1 Mayıs, geleneksel olarak Uluslararası İşçi Günü olarak kutlanır ve insanlar, emeğin toplumdaki sürekli mücadelesinde gücünü ve önemini desteklemek için seferber olur. Dünya çapında yürüyüşlere ve gösterilere katılmanın yanı sıra, işçi sınıfı örgütlerinin 21. yüzyılda ne durumda olduğunu düşünmek için de bir fırsattır.
Önce kötü haberler: Neoliberalizmin politikalarının 1980’lerden itibaren tüm büyük ekonomilerde ve çoğu zaman dünyanın geri kalanında hükümetler tarafından dayatılmasıyla, çoğu ülkede işçi sınıfının ulusal gelirden aldığı pay düştü.

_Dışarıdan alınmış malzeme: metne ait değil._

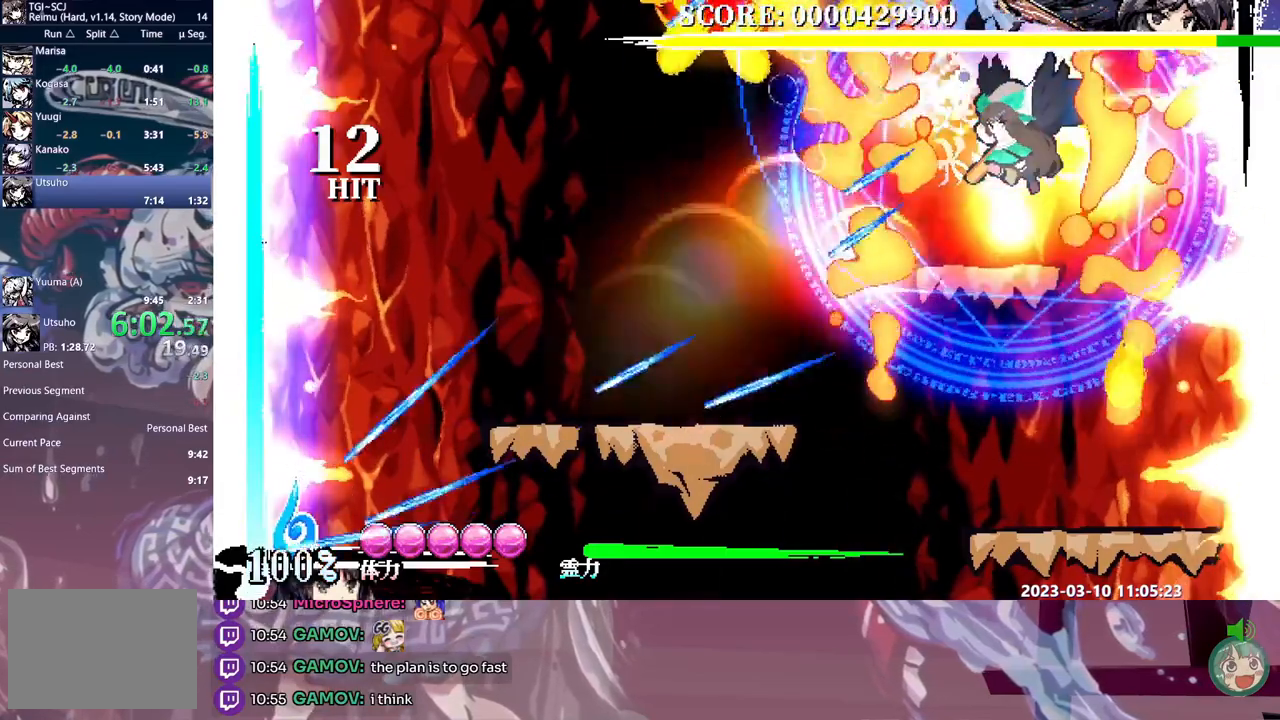
{"dt_ms": 500, "buttons": ["L1"], "events": [[17, "Y", "up"], [100, "Y", "down"], [117, "DPAD_DOWN", "up"], [133, "Y", "up"], [433, "Y", "down"], [500, "Y", "up"]]}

Bu durumun birkaç nedeni var. 1960’lı ve 1970’li yıllarda, küresel ölçekte sermayenin kârlılığı keskin bir şekilde düştü. Sermaye artık ücretler, sosyal yardımlar ve kamu hizmetleri konusunda taviz veremezdi. Artık gündemdeki konu özelleştirme, sendikaların zayıflatılması, işçi haklarının azaltılması, zenginlerden alınan vergilerin düşürülmesi ve sanayiyi dünyanın daha ucuz işgücü bölgelerine taşıyarak istihdamın azaltılmasıydı.
İşçilerin işyerlerindeki sömürüsü oldukça arttı. İş yoğunluğunun artması, işçi haklarının deregülasyonu (Devlet kısıtlamalarının azaltılması ya da tamamen kaldırılması) ve daha fazla otomasyon sayesinde işgücü verimliliğindeki her artış çoğunlukla işletme sahiplerinin kârlarına gitti. İşçinin ulusal gelirden aldığı payın düşüşü, aynı zamanda kapitalist üretimdeki bir dizi durgunluktan da güç aldı.

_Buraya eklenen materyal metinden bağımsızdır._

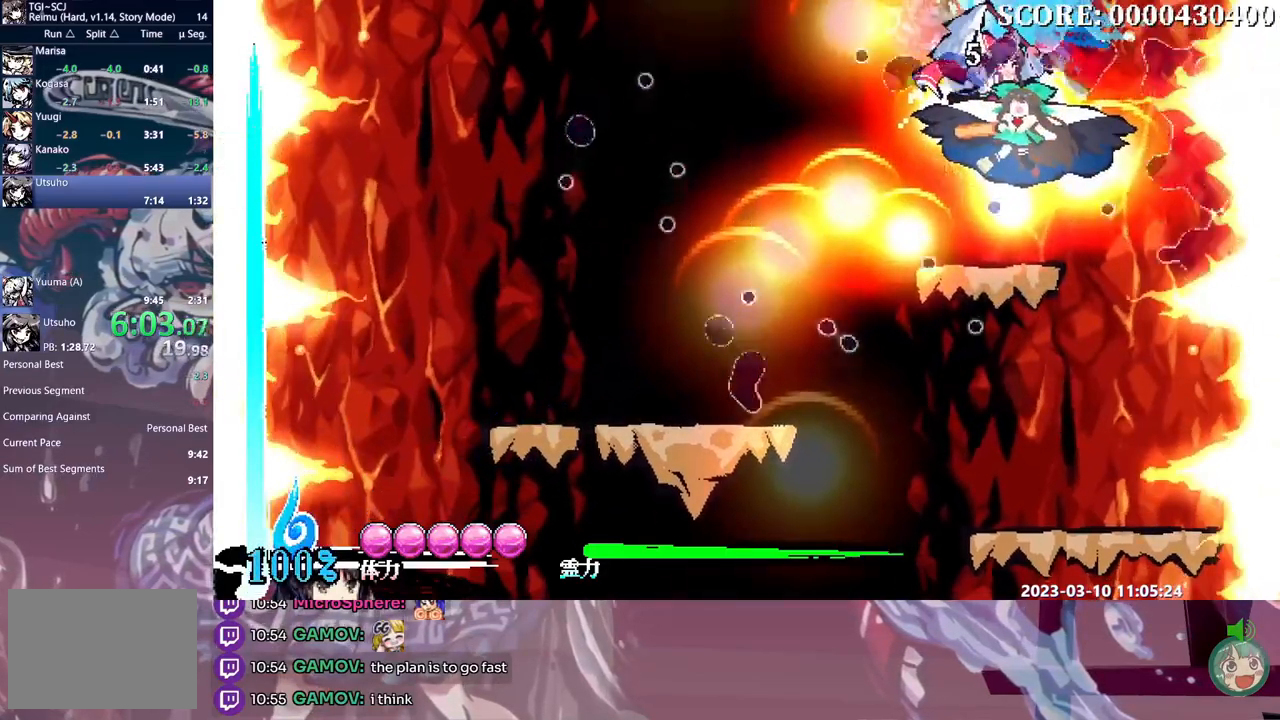
{"dt_ms": 500, "buttons": ["L1"], "events": [[117, "DPAD_UP", "down"], [133, "DPAD_UP", "up"]]}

Bu durgunluklar, işçilerin ücret ve istihdam müzakerelerindeki gücünü zayıflattı. Kuzey Amerika, Avrupa ve Japonya’nın zengin ekonomilerindeki firmalar, karlılığı artırmak için üretim operasyonlarını yoksul ‘Küresel Güney’e (Güney Asya) taşıdılar.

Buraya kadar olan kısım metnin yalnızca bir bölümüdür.